• Aufgaben
1. Seit wann gehört Whatsapp laut dem Textabschnitt über Facebook-Werbung zum Facebook-Konzern?
2. Schreib den Textabschnitt über Facebook-Werbung im Anschluss an seinen letzten Satz weiter.

• Textabschnitt
□ □ □ □ □

Mit diesen Informationen soll die Werbung gezielter auf die Interessen des Einzelnutzers zugeschnitten werden. Wer etwa online ein Paar Sportschuhe kauft, könnte Anzeigen für Sportkurse oder andere Trainingskleidung zu sehen bekommen. Wer Urlaubsziele recherchiert, sieht womöglich verstärkt Werbung von Reiseveranstaltern.
Kritiker sorgen sich um Daten-Austausch mit Whatsapp
Gleichzeitig sollen die Nutzer aber auch besser darüber informiert werden, warum ihnen bestimmte Anzeigen präsentiert werden. Nutzer können deshalb einsehen, in welche Zielgruppe Facebook sie einordnet. Angezeigte Werbung können sie außerdem auf ihre Relevanz bewerten und so laut Facebook selbst dazu beitragen, nur interessante Reklame zu sehen - und die Anzeigenplätze für Unternehmen noch attraktiver zu machen.
Die Daten, die Facebook auf diese Weise sammelt, sollen nach Unternehmensangaben wie bisher nicht verkauft oder Werbekunden direkt zur Verfügung gestellt werden. Stattdessen bietet sich Facebook lediglich als Lieferant für zielgerichtete Werbung an. Allerdings schüren die neuen AGB die Sorge, dass Facebook die Daten mit jenen aus dem weit verbreiteten Kurznachrichtendienst Whatsapp zusammenführen könnte, der seit Februar 2014 ebenfalls Teil des Konzerns ist.
Sollte das geschehen, werde dies per Anordnung untersagt, kündigte der bundesweit für Facebook zuständige Hamburger Datenschutzbeauftragte Johannes Caspar an. Sollte das Unternehmen einer solchen Anordnung nicht nachkommen, drohe ein Bußgeld, sagte er nach der Anhörung des Facebook-Europachefs, Lord Richard Allan, vor dem Rechtsausschuss des Bundestags.

□ □ □ □ □

• Angezeigte Daten
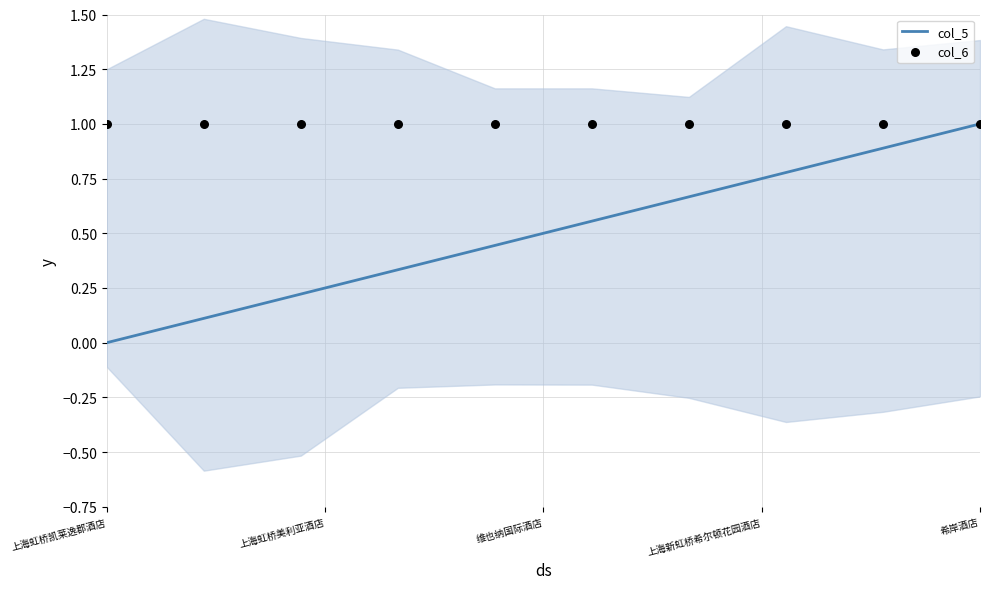

At how many categories does at least one series exceed 0?

10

□ □ □ □ □

• Antworten
1. Seit Februar 2014.

2.
Facebook will Standortdaten auswerten
Mit den neuen AGB will sich Facebook erlauben lassen, nicht nur den digitalen Aufenthaltsort der Nutzer im Internet auszuwerten, sondern auch, wo sie sich real befinden. Mit den Standortdaten kann Facebook die Nutzer beispielsweise darüber informieren, welche Freunde sich gerade in der Nähe befinden. Diese Funktion gibt es in anderen Ländern bereits seit längerer Zeit. Auch sind Werbeanzeigen für lokale Geschäfte oder Restaurants in der Umgebung denkbar.
Die Daten, die dafür nötig sind, werden von Facebook bereits jetzt erfasst, bisher sind diese nach Unternehmensangaben aber nicht für Werbezwecke ausgewertet worden. In den Einstellungen der Smartphone-Apps lässt sich die Funktion deaktivieren - wer aber auf Nummer sicher gehen will, sollte dem Programm keinen Zugriff auf das GPS-Modul und andere Standortdaten gewähren.
Nutzer sollen eigene Daten besser kontrollieren können
Facebook will es im Austausch für die ausführlichen Daten den Nutzern leichter machen, zu entscheiden, wer ihre Inhalte sieht. Sie können die Analyse von besuchten Seiten und Apps kontrollieren. Interaktive Anleitungen sollen zeigen, wo sich die gut versteckten Optionen in den Menüs verbergen. Für Mechthild Heil (CDU), die in der Unionsfraktion für den Verbraucherschutz zuständig ist, ein Grund zum Lob. Das Netzwerk habe sich bemüht, Nutzern einen verständlichen Überblick über die neuen Bestimmungen zu liefern. "Das ist vom Gedanken her sehr gut und auch begrüßenswert", sagte Heil. "Aber das heißt natürlich nicht, dass das, was dort getan wird, auch für uns in Deutschland rechtlich in Ordnung ist."
Andere Kritiker bemängeln, dass der Nutzer erst aktiv werden muss, um bessere Kontrolle über seine Daten zu erlangen. Neue Funktionen sind, wenn sie eingeführt werden, in der Regel erst einmal aktiviert. Nur ein kleiner Teil der Nutzer macht sich die Mühe, sich über Änderungen zu informieren und ihnen - so weit möglich - zu widersprechen. Eine Garantie dafür, dass Facebook die entsprechenden Daten hinter den Kulissen nicht trotzdem erhebt und abspeichert, ist außerdem auch das Ausschalten kritischer Funktionen nicht.
Darf Facebook die AGB einfach ändern?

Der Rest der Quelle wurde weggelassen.